TO-DO ITEM A - In the piece titled "The Maturity of Love," why is the pastor sure the newly married couple will have days of surprising discoveries about each other?
TO-DO ITEM B - Translate this sentence from the piece titled "The Maturity of Love" into Spanish: "Throughout the past year my love for Mike has definitely grown."
TO-DO ITEM C - According to the piece titled "The Maturity of Love," how long had the pastor been married?

TEXT BLOCK -
▽

The Maturity of Love

Throughout the past year my love for Mike has definitely grown. This has quite frankly been one of the best years of my life, despite some of our external (outside of the home: work, school, etc) struggles.

So, when the pastor said in his sermon today, Yeah, I just married a couple, and as happy as I am for them, after being married for thirteen years, I know that they will have some days when they wake up and say, “wow, I didn’t know that you felt like that” or they will turn around and say, “ewww…I didn’t know you did that.”

The whole church burst into laughter including Mike, which in turn led me to say, well it’s a good thing that we haven’t had those realizations, especially the “eww” one…

And to my surprise, Mike just starred at me and began to lightly chuckle. The chuckle, I knew as the “should I lie or just turn on the charm, so she shuts up.”

△

INFORMATION SUPPLIED -
▽

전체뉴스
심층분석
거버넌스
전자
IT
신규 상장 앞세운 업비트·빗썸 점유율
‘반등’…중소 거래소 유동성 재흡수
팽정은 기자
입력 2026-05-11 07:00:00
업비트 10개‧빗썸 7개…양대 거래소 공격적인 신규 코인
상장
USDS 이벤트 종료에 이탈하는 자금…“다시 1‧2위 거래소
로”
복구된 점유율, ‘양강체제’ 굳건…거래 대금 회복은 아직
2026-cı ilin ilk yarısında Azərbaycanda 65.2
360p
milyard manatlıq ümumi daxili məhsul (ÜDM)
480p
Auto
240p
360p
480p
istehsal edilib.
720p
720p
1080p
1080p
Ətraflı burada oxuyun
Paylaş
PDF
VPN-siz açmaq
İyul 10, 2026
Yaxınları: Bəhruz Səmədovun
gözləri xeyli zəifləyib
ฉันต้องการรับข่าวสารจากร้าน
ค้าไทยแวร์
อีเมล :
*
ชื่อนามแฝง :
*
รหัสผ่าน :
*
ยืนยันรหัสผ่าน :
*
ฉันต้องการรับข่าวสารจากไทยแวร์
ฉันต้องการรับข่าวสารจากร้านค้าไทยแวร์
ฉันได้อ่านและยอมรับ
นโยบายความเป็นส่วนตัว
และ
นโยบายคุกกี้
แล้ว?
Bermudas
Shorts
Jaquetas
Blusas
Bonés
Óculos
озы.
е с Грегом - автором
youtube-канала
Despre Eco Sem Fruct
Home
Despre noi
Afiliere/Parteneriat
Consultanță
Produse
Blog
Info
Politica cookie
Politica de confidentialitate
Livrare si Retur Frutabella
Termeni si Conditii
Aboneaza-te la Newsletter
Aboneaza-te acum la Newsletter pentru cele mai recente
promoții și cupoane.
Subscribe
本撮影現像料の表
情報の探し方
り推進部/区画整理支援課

△

SOLUTION A - He has been married for thirteen years himself. From that experience he knows that married people sometimes learn unexpected things about how the other feels or what the other does.

SOLUTION B - A lo largo del último año, mi amor por Mike definitivamente ha crecido.

SOLUTION C - Thirteen years.